Womit womöglich Schuldgefühle ins Spiel kommen?
Ja, es ist eine große Herausforderung, dass es nach einer Krebsdiagnose nicht zu Schuldzuweisungen und Schuldgefühlen wegen des Lebensstils kommt. Wir können hier immer nur über Risiken und Wahrscheinlichkeiten sprechen, und bekanntlich können auch Menschen, die nie geraucht haben, Lungenkrebs bekommen. Hinsichtlich der Ursachen gibt es noch viele ungelöste Forschungsfragen. Der Schuldgedanke schwächt und macht unglücklich, er kann noch dazu zu einer Medizin führen, die sich von ihrem Kern, der Fürsorge, dem Wohltun und Nicht-Schaden, entfernt.

Heute werden mehr als die Hälfte der an Krebs Erkrankten geheilt. Bei vielen wird er aber auch zur „chronischen Krankheit“, mit der sie unter Umständen Jahrzehnte leben. Wie verändert das die Emotionen?

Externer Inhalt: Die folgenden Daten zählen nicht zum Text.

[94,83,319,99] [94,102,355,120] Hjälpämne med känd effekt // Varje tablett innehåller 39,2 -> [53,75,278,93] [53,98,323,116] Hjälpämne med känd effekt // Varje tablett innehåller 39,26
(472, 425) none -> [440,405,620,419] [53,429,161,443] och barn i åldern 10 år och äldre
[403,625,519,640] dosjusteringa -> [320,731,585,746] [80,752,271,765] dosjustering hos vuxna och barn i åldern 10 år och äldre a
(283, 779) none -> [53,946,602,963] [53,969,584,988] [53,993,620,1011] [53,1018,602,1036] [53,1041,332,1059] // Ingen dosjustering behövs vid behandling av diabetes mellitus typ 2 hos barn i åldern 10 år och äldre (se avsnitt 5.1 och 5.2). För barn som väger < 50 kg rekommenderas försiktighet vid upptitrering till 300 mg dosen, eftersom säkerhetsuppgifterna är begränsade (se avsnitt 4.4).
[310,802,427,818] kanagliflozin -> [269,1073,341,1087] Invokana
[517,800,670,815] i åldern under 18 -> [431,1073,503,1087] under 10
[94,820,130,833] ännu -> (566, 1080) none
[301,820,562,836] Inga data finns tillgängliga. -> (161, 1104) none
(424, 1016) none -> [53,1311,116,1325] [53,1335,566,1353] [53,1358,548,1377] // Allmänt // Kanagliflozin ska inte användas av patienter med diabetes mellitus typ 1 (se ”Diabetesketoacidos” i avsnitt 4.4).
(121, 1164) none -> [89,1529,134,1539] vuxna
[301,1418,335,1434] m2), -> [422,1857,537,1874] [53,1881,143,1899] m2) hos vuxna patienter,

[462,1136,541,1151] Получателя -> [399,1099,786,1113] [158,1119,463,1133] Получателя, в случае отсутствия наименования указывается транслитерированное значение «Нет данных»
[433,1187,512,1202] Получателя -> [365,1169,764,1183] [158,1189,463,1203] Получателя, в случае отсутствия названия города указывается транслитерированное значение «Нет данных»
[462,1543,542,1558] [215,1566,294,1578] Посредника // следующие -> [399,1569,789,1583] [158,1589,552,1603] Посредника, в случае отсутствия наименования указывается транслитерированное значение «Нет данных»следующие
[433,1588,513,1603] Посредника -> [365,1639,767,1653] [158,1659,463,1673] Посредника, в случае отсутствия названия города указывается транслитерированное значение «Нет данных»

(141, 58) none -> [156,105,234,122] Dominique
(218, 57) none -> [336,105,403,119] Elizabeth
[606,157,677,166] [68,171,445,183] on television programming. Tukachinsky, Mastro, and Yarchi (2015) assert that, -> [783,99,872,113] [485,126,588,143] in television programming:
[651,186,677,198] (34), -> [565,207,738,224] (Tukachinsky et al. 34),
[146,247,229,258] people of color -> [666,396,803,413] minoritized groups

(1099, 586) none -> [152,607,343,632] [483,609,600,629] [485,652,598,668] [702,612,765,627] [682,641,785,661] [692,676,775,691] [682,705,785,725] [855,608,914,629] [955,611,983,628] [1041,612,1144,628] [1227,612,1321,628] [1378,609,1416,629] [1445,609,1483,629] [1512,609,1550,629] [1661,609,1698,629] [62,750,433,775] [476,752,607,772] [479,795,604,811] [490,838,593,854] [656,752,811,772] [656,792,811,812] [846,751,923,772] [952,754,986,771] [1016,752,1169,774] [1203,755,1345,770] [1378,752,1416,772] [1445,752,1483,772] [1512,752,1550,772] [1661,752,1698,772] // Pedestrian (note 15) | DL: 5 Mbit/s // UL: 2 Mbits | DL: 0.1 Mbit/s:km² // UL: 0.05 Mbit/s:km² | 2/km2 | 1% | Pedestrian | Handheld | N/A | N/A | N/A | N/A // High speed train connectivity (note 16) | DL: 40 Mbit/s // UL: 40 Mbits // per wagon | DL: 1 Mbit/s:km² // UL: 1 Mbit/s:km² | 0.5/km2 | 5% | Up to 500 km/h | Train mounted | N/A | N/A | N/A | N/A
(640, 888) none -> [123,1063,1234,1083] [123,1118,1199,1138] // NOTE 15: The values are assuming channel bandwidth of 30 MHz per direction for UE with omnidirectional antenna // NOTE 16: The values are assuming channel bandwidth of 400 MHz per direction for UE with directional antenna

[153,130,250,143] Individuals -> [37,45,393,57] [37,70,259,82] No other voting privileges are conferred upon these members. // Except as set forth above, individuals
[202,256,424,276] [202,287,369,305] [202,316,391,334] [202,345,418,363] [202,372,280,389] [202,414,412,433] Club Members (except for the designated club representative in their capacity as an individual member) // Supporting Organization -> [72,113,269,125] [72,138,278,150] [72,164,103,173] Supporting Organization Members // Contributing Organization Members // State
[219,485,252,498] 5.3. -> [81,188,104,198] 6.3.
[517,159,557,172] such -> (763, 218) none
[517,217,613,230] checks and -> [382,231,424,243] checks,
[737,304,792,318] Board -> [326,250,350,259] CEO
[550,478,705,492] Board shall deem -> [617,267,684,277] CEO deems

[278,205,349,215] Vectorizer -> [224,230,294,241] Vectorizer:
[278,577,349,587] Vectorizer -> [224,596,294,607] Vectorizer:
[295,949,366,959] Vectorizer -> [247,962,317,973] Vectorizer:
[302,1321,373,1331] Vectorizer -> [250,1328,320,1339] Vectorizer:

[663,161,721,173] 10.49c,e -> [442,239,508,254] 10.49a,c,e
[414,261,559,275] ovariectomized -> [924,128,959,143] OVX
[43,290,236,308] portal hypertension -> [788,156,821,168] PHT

Dass es heute vielfach möglich ist, Krebs so in Schach zu halten, dass man lange damit leben kann, macht etwas mit den Emotionen – es führt aber auch dazu, dass etwas mit den Emotionen gemacht werden muss. Wenn eine echte Heilung nicht möglich ist, muss man erst gefühlsmäßig akzeptieren, mit dem Krebs zu leben. Doch Susan Sontags Grenzziehung zwischen dem „Königreich der Kranken“ und dem „Königreich der Gesunden“ bestimmt immer noch stark das Denken. Je mehr Menschen wir kennenlernen, die eine verhältnismäßig gut verträgliche Therapie durchlaufen haben und danach lange leben, desto mehr werden sich solche Grenzziehungen verändern. Der Schock der Krebsdiagnose wird dadurch hoffentlich ein Stück weit relativiert. Einen emotionalen Einschnitt wird sie aber wohl weiter bedeuten.